Le Canada et la Pologne ont intensifié leur collaboration militaire depuis l’invasion de l’Ukraine par la Russie en 2014.
Cela occupe une place importante dans l’avis officiel de Trudeau sur la visite de Morawiecki, qui s’engage « à relever les défis de défense et de sécurité régionaux résultant de la guerre d’agression brutale et injustifiable de la Russie ».
La Pologne a été parmi les pays européens les plus autoritaires en exhortant les alliés militaires à fournir de l’équipement à l’Ukraine. Gabrys dit que c’est en partie dû à la conviction qu’une Russie victorieuse se sentirait enhardie pour cibler la Pologne et les trois pays baltes.
Il regarde pour voir si la Pologne fait une demande pour que les Canadiens entraînent des soldats européens dans des équipements spécialisés ou dans des conditions hivernales, ou pour stationner plus de soldats canadiens dans la région. Gabrys s’attend à ce que Morawiecki félicite le Canada d’avoir réinstallé des Ukrainiens qui ont fui en Pologne l’année dernière et d’avoir financé des projets pour aider à intégrer ceux qui restent dans ce pays.
Le commerce entre le Canada et la Pologne est en plein essor, augmentant de 52 % au cours des cinq années suivant l’entrée en vigueur de l’accord commercial entre le Canada et l’UE, même si Varsovie n’a pas entièrement ratifié l’accord.
La Pologne s’est remise plus rapidement de la récession mondiale de 2008, de la crise de la dette européenne et de la pandémie de COVID-19 que la plupart de ses pairs.

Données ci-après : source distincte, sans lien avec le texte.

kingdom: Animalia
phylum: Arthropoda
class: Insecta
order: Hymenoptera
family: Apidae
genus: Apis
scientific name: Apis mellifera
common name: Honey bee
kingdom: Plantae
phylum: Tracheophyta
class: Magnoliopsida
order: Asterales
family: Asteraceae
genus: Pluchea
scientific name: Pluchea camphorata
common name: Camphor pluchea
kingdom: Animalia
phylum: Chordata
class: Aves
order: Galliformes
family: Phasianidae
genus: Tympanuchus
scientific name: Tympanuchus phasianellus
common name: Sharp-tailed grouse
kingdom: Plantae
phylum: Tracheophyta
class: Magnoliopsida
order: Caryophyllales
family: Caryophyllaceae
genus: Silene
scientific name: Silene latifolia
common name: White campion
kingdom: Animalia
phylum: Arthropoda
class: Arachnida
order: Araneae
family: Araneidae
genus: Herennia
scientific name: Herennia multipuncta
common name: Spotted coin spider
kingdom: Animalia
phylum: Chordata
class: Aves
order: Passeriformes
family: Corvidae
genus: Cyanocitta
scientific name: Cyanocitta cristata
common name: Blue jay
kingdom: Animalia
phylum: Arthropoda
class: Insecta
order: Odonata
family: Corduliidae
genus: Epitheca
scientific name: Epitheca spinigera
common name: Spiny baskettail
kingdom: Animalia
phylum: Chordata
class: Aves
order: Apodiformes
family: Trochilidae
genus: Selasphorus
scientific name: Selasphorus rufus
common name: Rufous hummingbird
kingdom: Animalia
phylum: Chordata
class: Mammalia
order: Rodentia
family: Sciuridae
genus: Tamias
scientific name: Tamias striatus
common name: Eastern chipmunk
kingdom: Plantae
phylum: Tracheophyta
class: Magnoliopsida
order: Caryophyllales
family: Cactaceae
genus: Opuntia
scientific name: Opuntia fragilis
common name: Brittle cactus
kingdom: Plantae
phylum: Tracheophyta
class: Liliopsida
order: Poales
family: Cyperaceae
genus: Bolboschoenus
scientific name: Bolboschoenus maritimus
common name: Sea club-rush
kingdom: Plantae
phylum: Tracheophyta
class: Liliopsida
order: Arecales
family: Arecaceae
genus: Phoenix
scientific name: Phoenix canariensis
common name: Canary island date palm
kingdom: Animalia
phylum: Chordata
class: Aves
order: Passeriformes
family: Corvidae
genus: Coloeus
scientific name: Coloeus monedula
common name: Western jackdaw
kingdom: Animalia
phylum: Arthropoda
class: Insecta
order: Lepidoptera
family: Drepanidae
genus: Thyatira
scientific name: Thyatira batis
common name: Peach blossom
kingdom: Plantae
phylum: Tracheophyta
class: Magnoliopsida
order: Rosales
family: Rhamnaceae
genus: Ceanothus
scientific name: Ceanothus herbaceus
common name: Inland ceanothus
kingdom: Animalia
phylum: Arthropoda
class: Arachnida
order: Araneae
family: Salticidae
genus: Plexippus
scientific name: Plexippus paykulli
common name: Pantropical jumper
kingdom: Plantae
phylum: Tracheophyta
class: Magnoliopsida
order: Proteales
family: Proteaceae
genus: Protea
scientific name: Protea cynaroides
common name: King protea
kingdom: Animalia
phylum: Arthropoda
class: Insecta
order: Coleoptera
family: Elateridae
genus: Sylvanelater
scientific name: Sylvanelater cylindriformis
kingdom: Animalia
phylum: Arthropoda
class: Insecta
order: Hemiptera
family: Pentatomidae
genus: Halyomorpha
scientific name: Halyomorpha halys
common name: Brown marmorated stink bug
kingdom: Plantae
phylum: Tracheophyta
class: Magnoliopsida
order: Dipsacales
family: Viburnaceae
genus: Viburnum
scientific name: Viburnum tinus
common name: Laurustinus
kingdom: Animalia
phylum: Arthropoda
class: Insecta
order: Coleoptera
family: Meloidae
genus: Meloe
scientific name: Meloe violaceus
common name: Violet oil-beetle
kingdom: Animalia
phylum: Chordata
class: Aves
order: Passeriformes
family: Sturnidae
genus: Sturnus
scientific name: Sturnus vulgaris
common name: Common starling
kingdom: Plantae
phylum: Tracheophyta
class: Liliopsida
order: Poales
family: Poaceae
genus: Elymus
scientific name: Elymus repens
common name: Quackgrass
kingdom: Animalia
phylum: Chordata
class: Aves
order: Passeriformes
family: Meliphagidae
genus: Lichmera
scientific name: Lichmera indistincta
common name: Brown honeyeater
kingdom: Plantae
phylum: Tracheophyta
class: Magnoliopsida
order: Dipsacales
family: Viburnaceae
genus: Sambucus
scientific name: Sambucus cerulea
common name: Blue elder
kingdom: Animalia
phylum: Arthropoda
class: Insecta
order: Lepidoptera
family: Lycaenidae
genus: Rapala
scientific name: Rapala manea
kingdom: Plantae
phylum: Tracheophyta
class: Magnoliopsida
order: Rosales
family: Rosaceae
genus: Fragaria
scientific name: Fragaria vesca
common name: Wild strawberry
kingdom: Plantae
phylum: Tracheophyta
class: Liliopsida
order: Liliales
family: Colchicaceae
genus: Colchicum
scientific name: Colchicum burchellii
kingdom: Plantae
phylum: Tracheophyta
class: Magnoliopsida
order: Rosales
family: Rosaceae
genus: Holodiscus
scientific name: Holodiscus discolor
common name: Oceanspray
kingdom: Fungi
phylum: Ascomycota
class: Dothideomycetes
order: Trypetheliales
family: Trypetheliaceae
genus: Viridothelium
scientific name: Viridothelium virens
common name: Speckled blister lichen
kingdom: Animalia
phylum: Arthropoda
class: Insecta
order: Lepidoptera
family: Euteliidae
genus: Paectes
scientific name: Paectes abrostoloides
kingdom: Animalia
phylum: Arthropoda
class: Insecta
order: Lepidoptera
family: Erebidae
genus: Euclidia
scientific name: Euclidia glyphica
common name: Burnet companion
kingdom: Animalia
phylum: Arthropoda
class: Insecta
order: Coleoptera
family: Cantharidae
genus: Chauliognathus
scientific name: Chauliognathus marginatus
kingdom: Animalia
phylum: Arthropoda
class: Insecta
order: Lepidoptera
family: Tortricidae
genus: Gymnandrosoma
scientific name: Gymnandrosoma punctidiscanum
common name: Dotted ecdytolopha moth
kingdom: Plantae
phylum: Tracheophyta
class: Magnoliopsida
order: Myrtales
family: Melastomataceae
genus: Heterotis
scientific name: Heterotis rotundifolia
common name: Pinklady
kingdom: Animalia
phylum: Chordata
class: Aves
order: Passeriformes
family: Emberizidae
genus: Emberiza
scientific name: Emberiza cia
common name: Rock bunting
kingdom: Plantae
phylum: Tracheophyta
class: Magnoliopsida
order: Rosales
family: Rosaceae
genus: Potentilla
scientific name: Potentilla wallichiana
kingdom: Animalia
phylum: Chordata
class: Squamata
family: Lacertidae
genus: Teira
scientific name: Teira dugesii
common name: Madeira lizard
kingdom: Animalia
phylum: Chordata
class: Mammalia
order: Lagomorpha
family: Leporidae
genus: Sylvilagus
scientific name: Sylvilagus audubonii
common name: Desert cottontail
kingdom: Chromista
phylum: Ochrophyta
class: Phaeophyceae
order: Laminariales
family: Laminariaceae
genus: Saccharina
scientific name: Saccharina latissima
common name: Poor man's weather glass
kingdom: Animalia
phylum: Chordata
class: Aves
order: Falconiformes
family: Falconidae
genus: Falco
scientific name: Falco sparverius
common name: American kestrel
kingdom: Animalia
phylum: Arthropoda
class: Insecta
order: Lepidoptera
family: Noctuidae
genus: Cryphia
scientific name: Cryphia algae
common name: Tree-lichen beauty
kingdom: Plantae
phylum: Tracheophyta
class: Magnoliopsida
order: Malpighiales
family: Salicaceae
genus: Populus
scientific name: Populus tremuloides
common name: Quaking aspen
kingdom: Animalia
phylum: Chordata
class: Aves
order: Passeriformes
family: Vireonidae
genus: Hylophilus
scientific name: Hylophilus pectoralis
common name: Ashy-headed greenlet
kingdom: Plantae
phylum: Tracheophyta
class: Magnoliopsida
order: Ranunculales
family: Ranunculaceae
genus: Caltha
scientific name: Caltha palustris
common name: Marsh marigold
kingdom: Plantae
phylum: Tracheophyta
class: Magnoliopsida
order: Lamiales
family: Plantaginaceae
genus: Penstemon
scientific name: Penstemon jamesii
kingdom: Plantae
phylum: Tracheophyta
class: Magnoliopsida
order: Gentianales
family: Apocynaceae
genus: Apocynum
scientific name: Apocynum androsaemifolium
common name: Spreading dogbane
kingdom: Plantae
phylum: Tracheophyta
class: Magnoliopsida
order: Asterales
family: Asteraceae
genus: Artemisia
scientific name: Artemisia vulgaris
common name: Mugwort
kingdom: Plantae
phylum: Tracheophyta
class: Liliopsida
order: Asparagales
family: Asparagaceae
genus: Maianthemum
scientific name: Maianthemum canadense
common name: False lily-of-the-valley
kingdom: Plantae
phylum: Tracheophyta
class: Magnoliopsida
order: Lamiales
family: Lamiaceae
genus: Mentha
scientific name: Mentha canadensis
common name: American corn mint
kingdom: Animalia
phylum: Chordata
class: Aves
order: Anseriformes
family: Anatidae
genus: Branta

Le pays se tourne vers le Canada pour son savoir-faire dans la technologie de capture du carbone et le domaine nucléaire naissant des petits réacteurs modulaires.
Gabrys a déclaré que son pays serait ouvert à l’hydrogène, à l’uranium et au gaz naturel liquéfié canadiens s’il y avait une analyse de rentabilisation suffisante, et la Pologne tente de devenir une plaque tournante pour les usines de batteries de véhicules électriques.
Il a noté que l’ambassadeur de Pologne à Ottawa, Witold Dzielski, est proche de la direction du PiS et a une meilleure compréhension du Canada que la plupart des émissaires.
Cela a conduit à une série de visites sans précédent, a déclaré Gabrys, comme lorsque le ministre polonais de la Santé, Adam Niedzielski, s’est rendu au Canada en mars pour faire le point sur le soutien médical aux Ukrainiens et pour examiner une éventuelle collaboration dans les sciences de la vie.
« Je vois un nouveau chapitre, une nouvelle énergie dans les relations entre la Pologne et le Canada », a déclaré Gabrys.
Ce rapport de La Presse canadienne a été publié pour la première fois le 2 juin 2023.